- Obuohia Obuohia
- Coordinates: 5°26′3″N 7°36′29″E﻿ / ﻿5.43417°N 7.60806°E
- Country: Nigeria
- State: Abia State
- L.G.A: Ikwuano
- Clan: Ibere

Government
- • Type: Monarchy
- • Eze: Eze HRM Dickson I. Orji
- Elevation: 115 m (377 ft)

Population (2023)
- • Total: 4,000
- • Ethnicities: Igbo
- • Religion: Christianity
- Time zone: UTC+1 (WAT)
- 3-digit postal code prefix: 440108
- Area code: 440
- ISO 3166 code: NG.AB.IK
- Website: https://ng.geoview.info/obuohia,7073520

= Obuohia =

Village in Abia State, Nigeria

Obuohia is a village in Ibere, Ikwuano Local Government Area of Abia State, Nigeria. Obuohia is the largest village of the Ibere clan and third largest in Ikwuano. It is part of the Obi Ibere Autonomous Community and doubles as the capital. Obuohia is 27km east of Umuahia, Abia State's capital.

==History==
Obuohia is believed to be derived syntactically from the words Obu (lodge), Ohia (literally means bush but in this context, Ohia is a name of a person). Oral stories have it that the first man to settle in Obuohia is Ohia, in whom is the reason its named Ohia's lodge; Obuohia.

==Culture==
The community is richly surrounded with numerous cultural displays like the colourful Ekpe and Iri Ji (New Yam) festivals.

==Kindreds==
Obuohia Ibere is made up of four kindreds which include;

• Umuakoo

• Umuachi

• Umuotuu

• Umuodoro

==People==
The people of Obuohia are predominantly farmers, hunters and business merchants. CLLR Mrs. Edith Ngozi David-Onwunaruwa, Councillor of East Barnet, London, England in the U.K, Samuel Onuigbo, an ex-member representing Ikwuano/Umuahia North and South Constituency at the House of Representatives and Uche Mpamah (late), an ex-Commissioner of Sports for Abia State and former LGA Chairman of Ikwuano are from Obuohia.

==Economy==
The community members are heavily farmers which makes them a food zone of Ibere.
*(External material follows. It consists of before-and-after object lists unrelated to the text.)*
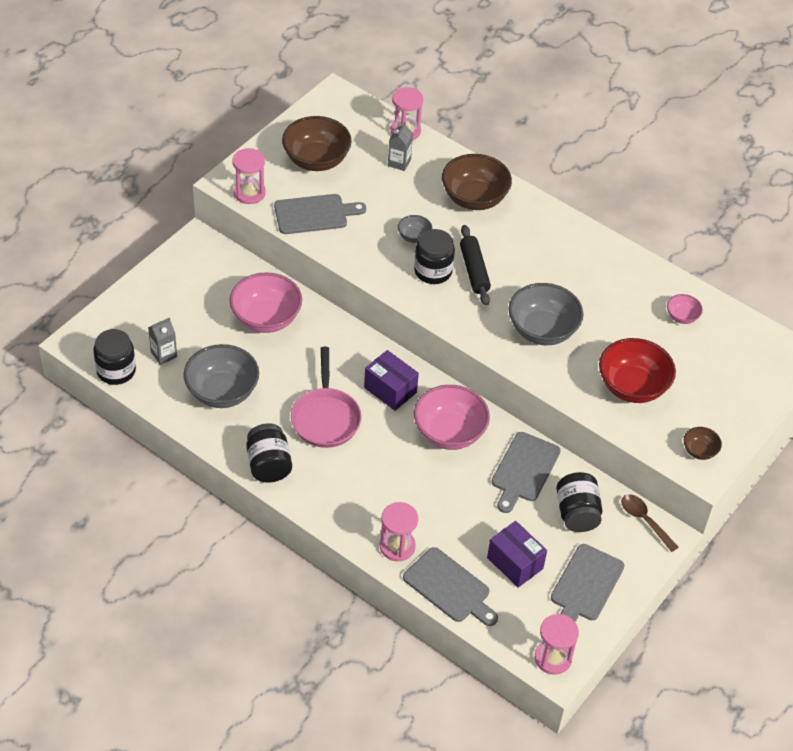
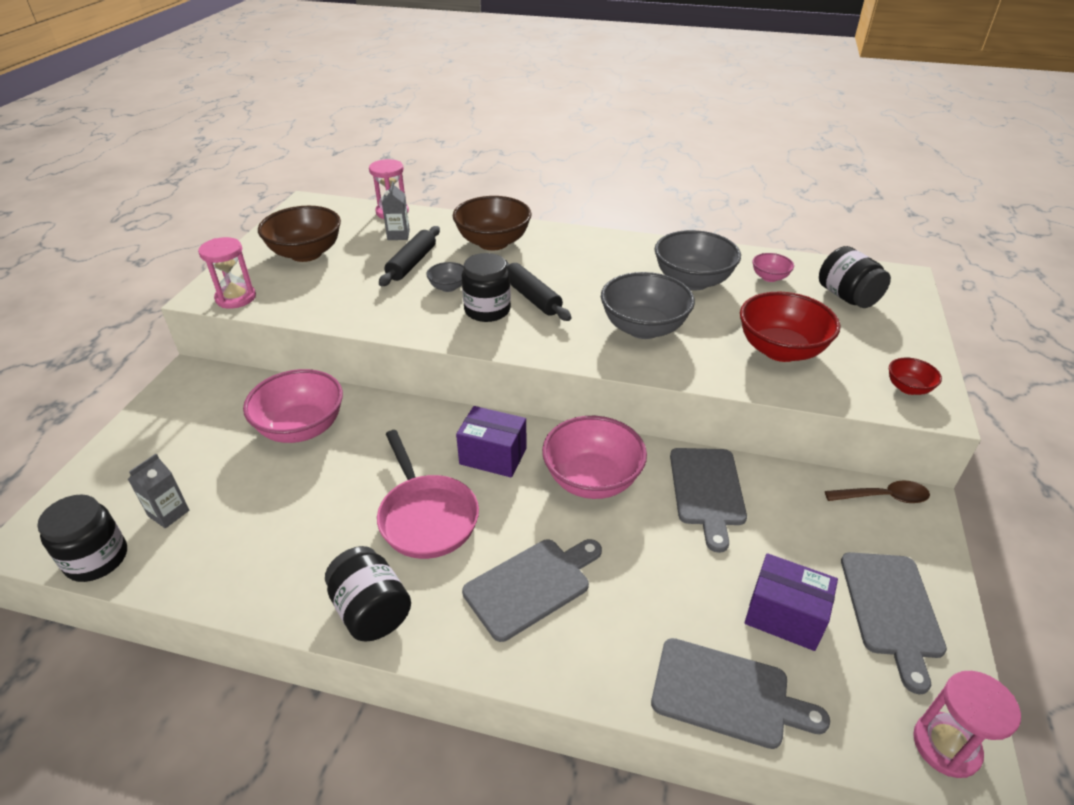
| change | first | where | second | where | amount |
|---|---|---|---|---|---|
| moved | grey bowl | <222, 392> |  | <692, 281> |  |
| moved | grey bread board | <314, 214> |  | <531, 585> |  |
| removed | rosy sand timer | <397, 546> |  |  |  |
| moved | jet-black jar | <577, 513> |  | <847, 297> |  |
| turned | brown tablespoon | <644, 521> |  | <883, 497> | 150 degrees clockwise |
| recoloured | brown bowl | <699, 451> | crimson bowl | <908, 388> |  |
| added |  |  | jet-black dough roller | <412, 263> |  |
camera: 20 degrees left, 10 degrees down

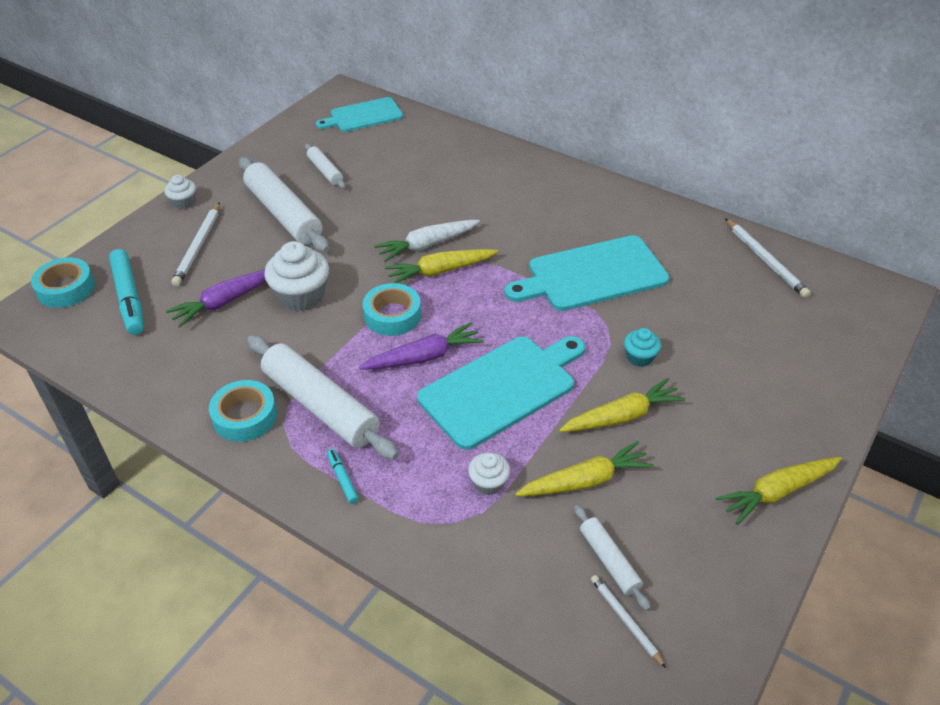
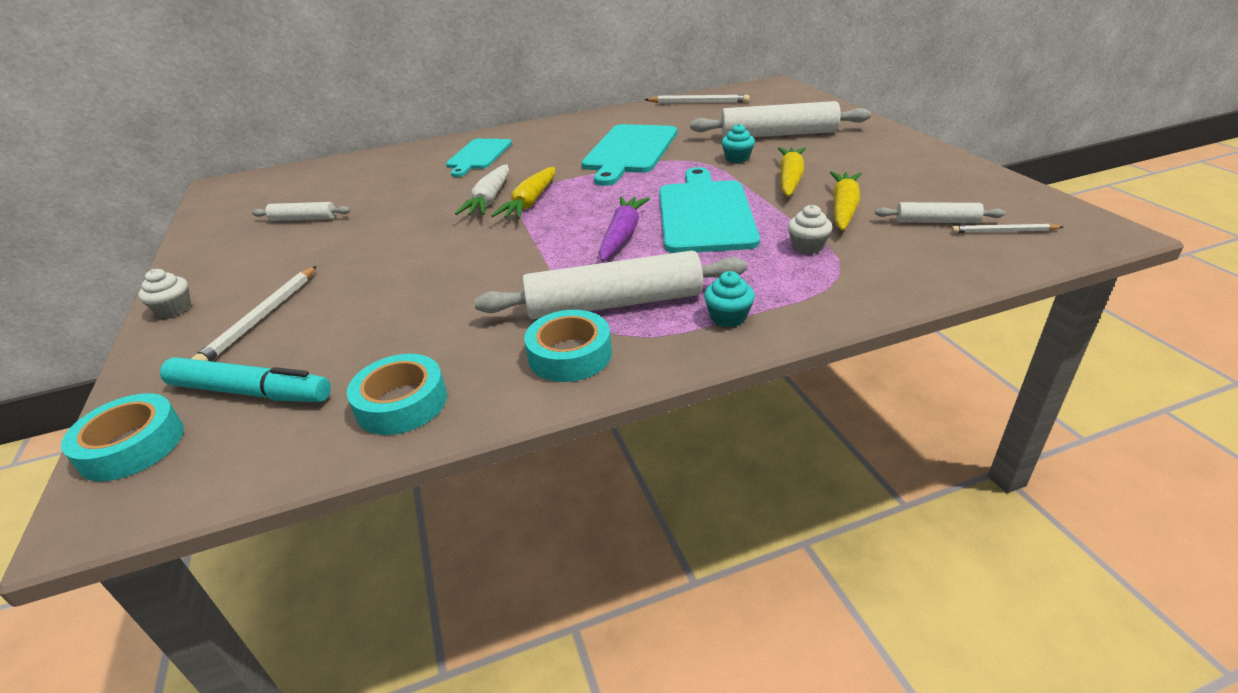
| change | first | where | second | where | amount |
|---|---|---|---|---|---|
| removed | royal purple root vegetable | <225, 302> |  |  |  |
| turned | pure white lead pencil | <198, 246> |  | <261, 318> | 60 degrees clockwise |
| moved | pure white dough roller | <283, 214> |  | <778, 134> |  |
| removed | pure white cupcake | <301, 296> |  |  |  |
| moved | teal bread board | <363, 116> |  | <478, 156> |  |
| replaced | teal marker pen | <342, 479> | teal cupcake | <728, 317> |  |
| moved | teal sticky tape | <392, 315> |  | <401, 403> |  |
| removed | yellow root vegetable | <777, 492> |  |  |  |
camera: 50 degrees left, 10 degrees down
Being over a 100 year old community with over 4,000 inhabitants, its citizens dwell mostly on diverse agricultural plantations which is the major source of income for their livelihood. They accommodate many labourers from neighbouring states like Nkalu in Akwa Ibom, Enugu and Ebonyi States. Their farm products are sold in the markets of Ndoro, Ariam and up to Umuahia. The community observes rest from its farming activities on Orie Ukwu market day which happens to be the market day of Obuohia but the market just like most markets in Ikwuano is no longer functional due to preference of the aforementioned markets. However, a new market was recently constructed.